Maintaining a consistent ledger of your trading activity is vital to the long-term health of your business. Here are a few tools and methods you can use to make sure that your ledger is healthy.
Manual Trade Accounting¶
You can manually add orders and trades to the trading database with this command:
gryphon-exec manual [exchange pair name] [exchange order id] --actor [strategy actor name] [--execute]
This script queries the exchange API for information about the order, any associated trades, and adds them to the trading database. This command can be run for orders that are already in the database as well and the information will be updated.
actor is a string that identifies the entity that created this order. This usually refers to an algorithmic strategy. By default, strategies’

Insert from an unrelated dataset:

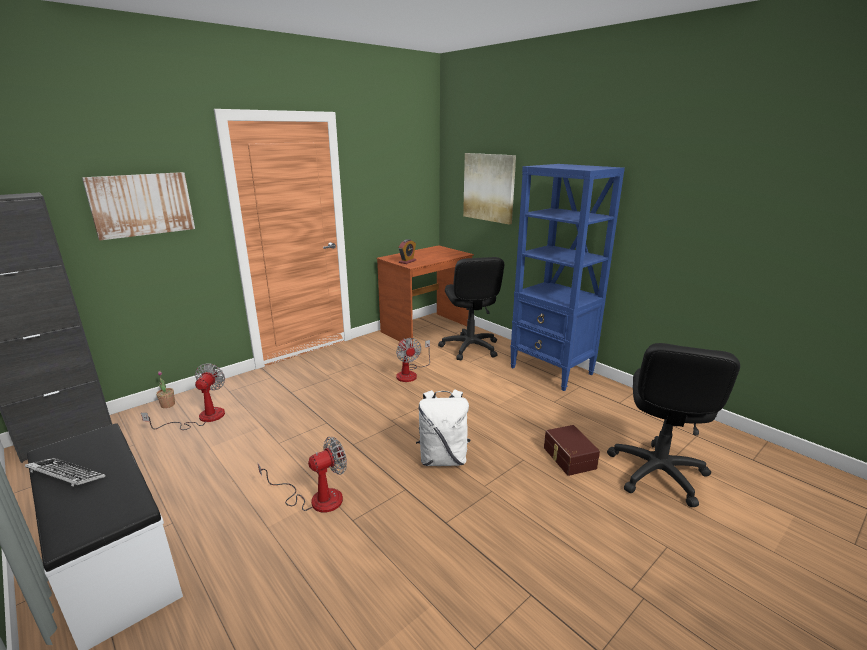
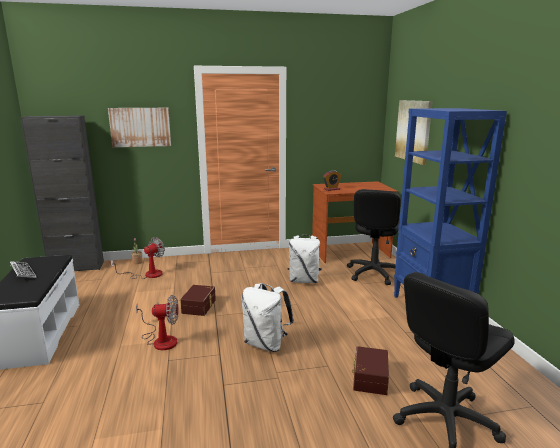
camera: 30 degrees right, 5 degrees down
(322, 439) = (199, 306): none -> brown storage box
(410, 373) = (304, 280): fan -> white backpack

actor is their class name uppercased, although some strategies override this and define their own actor. Make sure you have the corrent string identifier here or the trades will not be included in the strategy’s trade history, p&l, and position.
You can also use this tool to add trades made by human traders in the database. One approach is to give every human their own
actor, and account for their trades using that designation. In this scheme every human trader could even have their own Strategy Dashboard. You may also simply want to use a single
actor for all manual trades, such as ‘MANUAL’.
You can add deposit or withdrawal transactions to the ledger when you move cryptocurrency funds between accounts with this command:
gryphon-exec withdraw [withdraw_exchange_name] [deposit_exchange_name] [amount]\ [--execute]
deposit_exchange_name must have initialized ledgers in the trading database.
amount must be a money-parsable string such as ‘BTC 3.55’.
There is an equivalent command for fiat currency movements:
gryphon-exec withdrawfiat [withdraw_exchange_name] [deposit_exchange_name] [amount]\ [external_transaction_id]\ [destination_amount]\ [--execute]
This operates similarly to the
withdraw command, except you can add an
external_transaction_id such as a wire confirmation number for later reference, and a
destination_amount, which may be useful if the funds will be converted between currencies while in transit.
Debugging ledger mismatches can be an involved process, but there are a few recommendations we can make.
Auditing can catch most issues within minutes of occurrence, which makes identifying the source of a mismatch much easire. Just imagine combing over a week of trading data looking for an error vs. five minutes of trading data.
As well, audit records are stored in the trading database, so you can find the last audit that passed, and the first audit that failed, and that will give you a time window in which the issue occurred.
The Ledger Dashboard displays a human-readable version of the ledger for a particular exchange account. Most exchanges give a similar page or csv export, with a time window properly identified, you can compare the exchange against this dashboard and find the error in a reasonable amount of time.
Manual Balance Adjustments¶
If it becomes necessary to add an arbitrary adjustment to an exchange ledger, this can be done by adding a
Transaction to the ledger in the amount of the adjustment. For a postive change, add a deposit, for a negative change add a withdrawal. We recommend adding a note in the
transaction_details dictionary explaining the purpose of the adjustment for later reference. Creating this adjustment can be done manually in
For testing purposes, there is also a command line function to forcibly re-align the state in the trading database with the state reported by the exchange API. The command is this:
gryphon-exec script reset_balance\ --exchange_name [exchange_pair_name]\ [--execute]
This script is located at
gryphon.execution.scripts.reset_balance. When run, it will ask the exchange for it’s current balance, set the record in the
Exchange table to that amount, and add a
Transaction to the ledger in the amount of the difference.
We recommend not making a habit of this in production, even though it might be tempting to do so instead of debugging underlying issues. Bugs tend to re-occur, and if these adjustments end up totalling to a non-trivial sum your long term P&L and other metrics may become inaccurate.